6. Questions in pastoral care
Although asking questions comes naturally to many of us and strikes us as a polite and normal, it can can actually be experienced as prying or interrogatory in pastoral situations. As B. Preston Borgia (‘Responding to Questions in Pastoral Care’) puts it,
Generally speaking, questions possess two characteristics: they demand answers, and they put one on the defensive.
Of course, this is partly a function of relationship. In a clinical pastoral context, an unequal power dynamic is often hard-wired into the situation. A chaplain possesses power that a patient doesn’t — e.g., a (semi-official) role in the hospital, freedom to move around and enter or exit the hospital, and sometimes even privileged information about the patient.
This is why the chaplain’s ‘way in’ to a conversation is so important. From experience I can tell you that it’s tempting to simply launching into questions — perhaps hoping to form a rapid spiritual assessment so you can help the patient (this can be symptomatic of a personal or professional agenda eclipsing the needs of the patient). Establishing (as explicitly as possible) some form of ‘contract’ or understanding with the patient can be an effective means of mitigating against the unequal power dynamic. This can be achieved by spending a little time explaining who you are and what you’re doing — without waffling. In addition, it’s usually wise to find ways to allow the patient the opportunity to give (or withhold) permission to proceed with the interaction.
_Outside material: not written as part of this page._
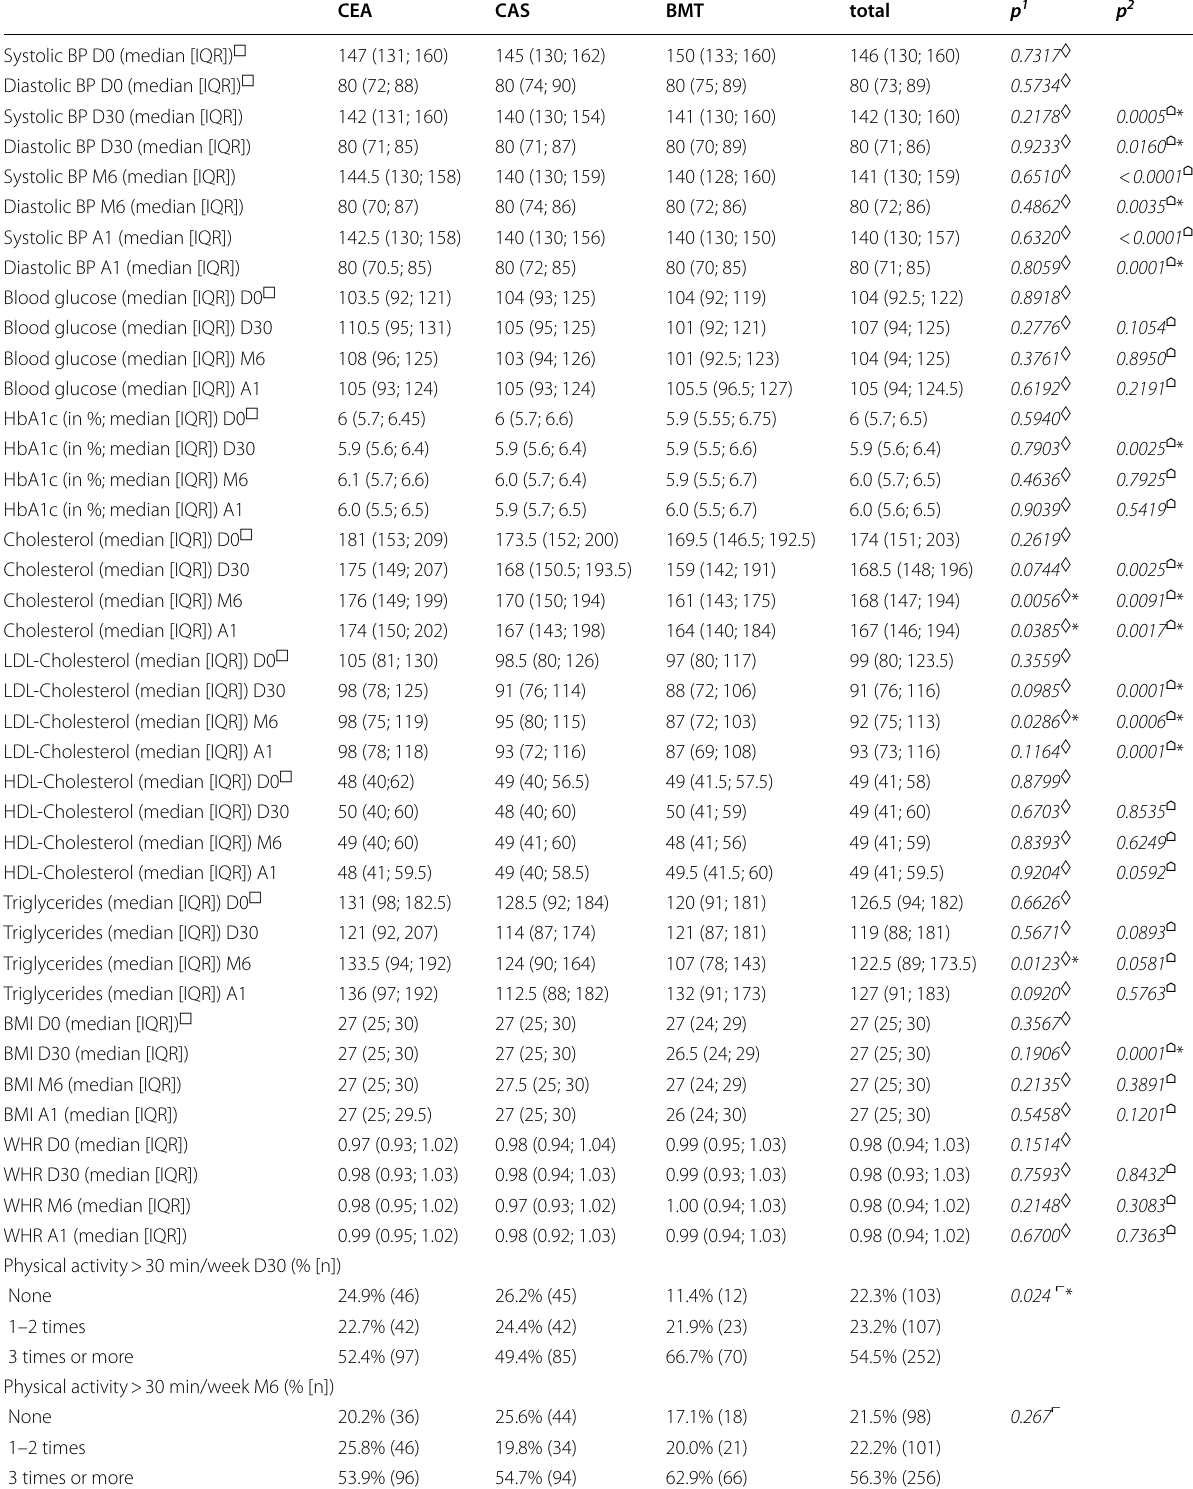
Table 2 Adjustment of vascular risk factors over time and comparison of study groups; n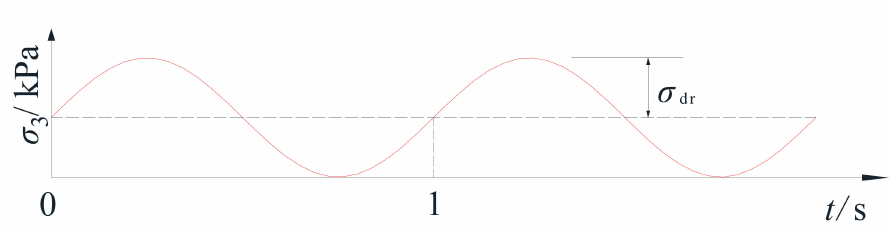
Figure 6. Schematic diagram of horizontal cyclic loading.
The need to be careful with questions is more than just a matter of context and relationship, however. I found Borgia’s stress on the way questions often convey subtle — or not so subtle — messages and value-judgements to be really helpful in sharpening my self-awareness. If I ask a patient ‘Why do you persist in smoking if it keeps landing you in hospital?’ or someone I’ve been building a bit of a pastoral relationship with ‘Why are you considering divorce?’ there is an obvious (disapproving) value judgement there.
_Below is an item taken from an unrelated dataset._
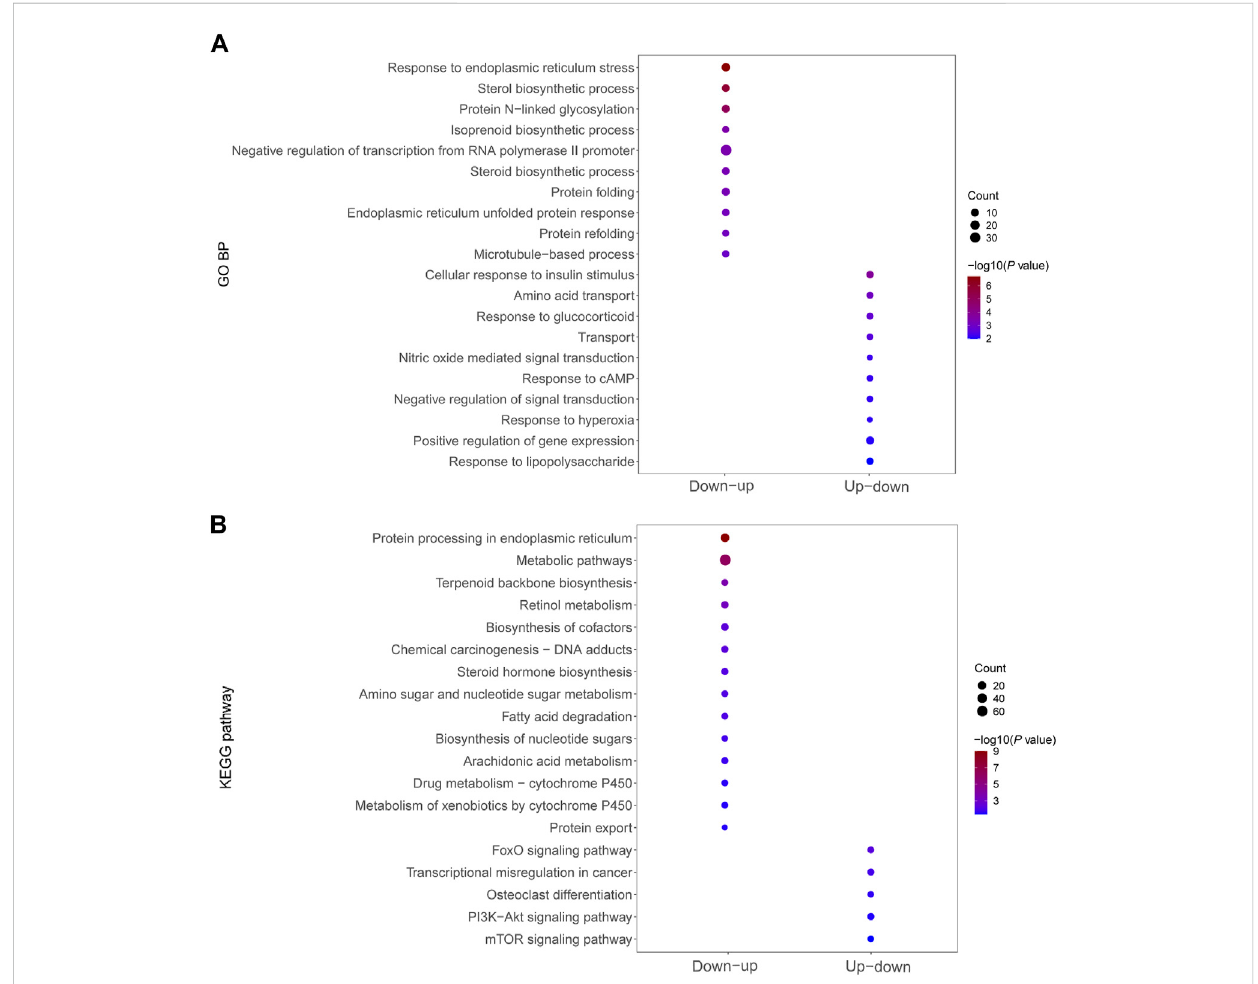
FIGURE 5 Functional enrichment of dysregulated mRNAs in signi fi cant mRNA clusters. (A) GO analysis of dysregulated mRNAs down – up/up – down in the Fed – Fast – Refed cycle. (B) KEGG signaling enrichment analysis of dysregulated mRNAs down – up/up – down in the Fed – Fast – Refed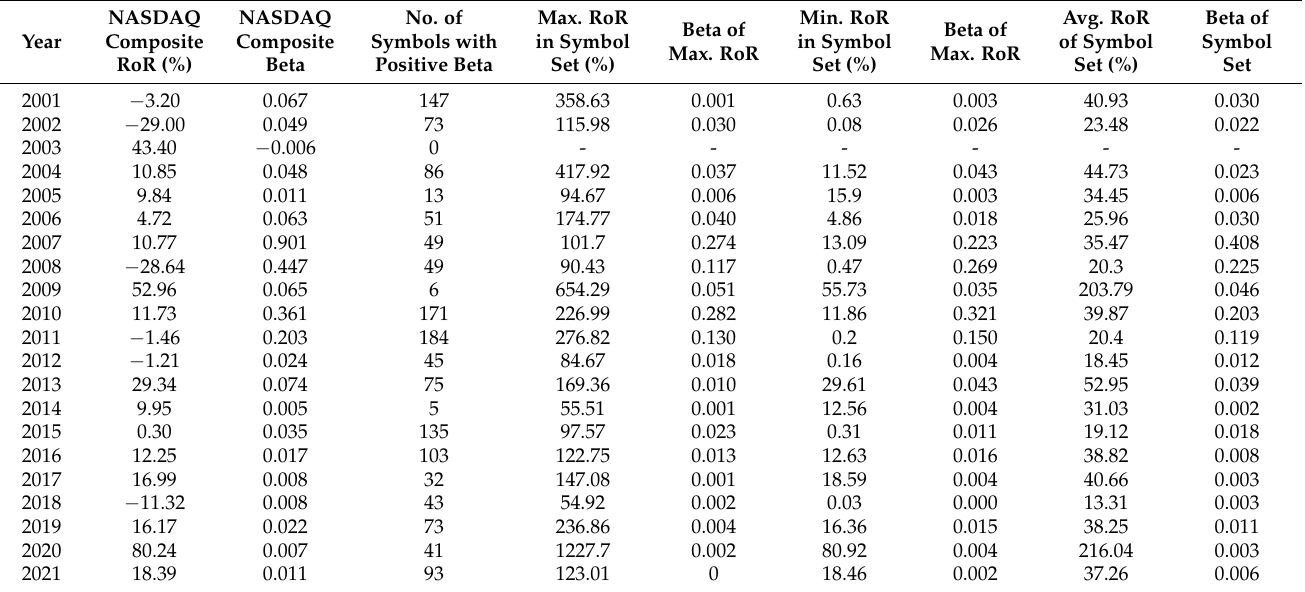
Table 4. Sets of NASDAQ symbols, selected annually, based on the rate of return (RoR) of the NASDAQ Composite index and its beta relative to the CSIE of the market as a whole. Only sets of stocks with positive beta relative to the market CSIE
I’ve found that the more I cultivate an awareness of this fact, and learn to check myself whenever I want to ask a Why question, the more able I am to move the conversation forward in a productive way. To create what the author’s of The Harvard Negotiation Project’s book, Difficult Conversations, call a ‘learning conversation’.
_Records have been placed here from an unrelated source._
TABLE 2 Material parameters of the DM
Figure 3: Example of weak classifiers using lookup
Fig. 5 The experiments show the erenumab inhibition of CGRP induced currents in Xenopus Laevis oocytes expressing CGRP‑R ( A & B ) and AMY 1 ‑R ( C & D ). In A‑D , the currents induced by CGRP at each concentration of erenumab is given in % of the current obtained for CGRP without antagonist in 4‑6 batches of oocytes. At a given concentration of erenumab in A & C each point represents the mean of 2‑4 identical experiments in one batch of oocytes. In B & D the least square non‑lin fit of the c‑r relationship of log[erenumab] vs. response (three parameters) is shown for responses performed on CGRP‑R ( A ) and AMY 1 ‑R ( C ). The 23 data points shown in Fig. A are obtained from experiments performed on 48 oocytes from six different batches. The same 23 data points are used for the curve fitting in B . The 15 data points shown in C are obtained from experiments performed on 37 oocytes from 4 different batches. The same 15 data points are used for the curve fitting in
(It’s similar in a lot of ways to the vexed issue in youth and university ministry (which has formed much of the background of my own previous ministry experience) of travelling overseas. When a Christian young person tells you they’re thinking about doing some travel, I can tell you (from bitter personal experience) that the one of the worst things you can say straight up is ‘Why are you thinking of doing that?’ It may be perfectly appropriate and helpful to probe their motives at some point in the conversation. But opening with that sort of question doesn’t only demand justification but communicates your disapproval load and clear. Ultimately, it’s a sure-fire way to create — or fuel — antagonism between you and the person you’re speaking with. And possibly even to consolidate them in a decision that they may well have arrived at for very bad reasons.)
Something similar applies to responding to questions you’re asked — and not just the difficult Why question. As Borgia goes on to explain:
[T]he intent of questions in a counseling situation is almost always to express some concern or feelings, or to introduce a subject.
Learning to pick up the concerns, feelings and messages is a delicate art, and something I struggle with — not least because I want to make sure that rather than always trying to dig into the ‘question behind the question’, I take people’s questions seriously — treating them as genuine and not always assuming there’s a hidden agenda.
Nevertheless, I can see how Borgia’s five suggestions for responding to direct questions may help me defuse my own defensiveness and sharpen up my sense of whether the question is genuine or if there’s a message (or story) behind what’s being said:
- Seek clarification (NB: this doesn’t always have to be a question)
- Make a statement testing the intent of the question
- Verbalise your sense of the emotional state of the questioner (e.g., ‘You seem to be agitated…’)
- Make a generic/inclusive statement (e.g., ‘Most of us feel that way sometimes…’, ‘That’s a pretty normal thing to worry about’, etc…)
- Comment on the process. As Borgia puts it, ‘Often this means ignoring the question altogether in favour of noting what is happening at the moment between [the] counselor’s own feeling about what is happening (e.g., “I’m finding myself becoming angry about this barrage of questions, and I wonder if you’re angry, too?”)’.
All this can help me respond rather than react.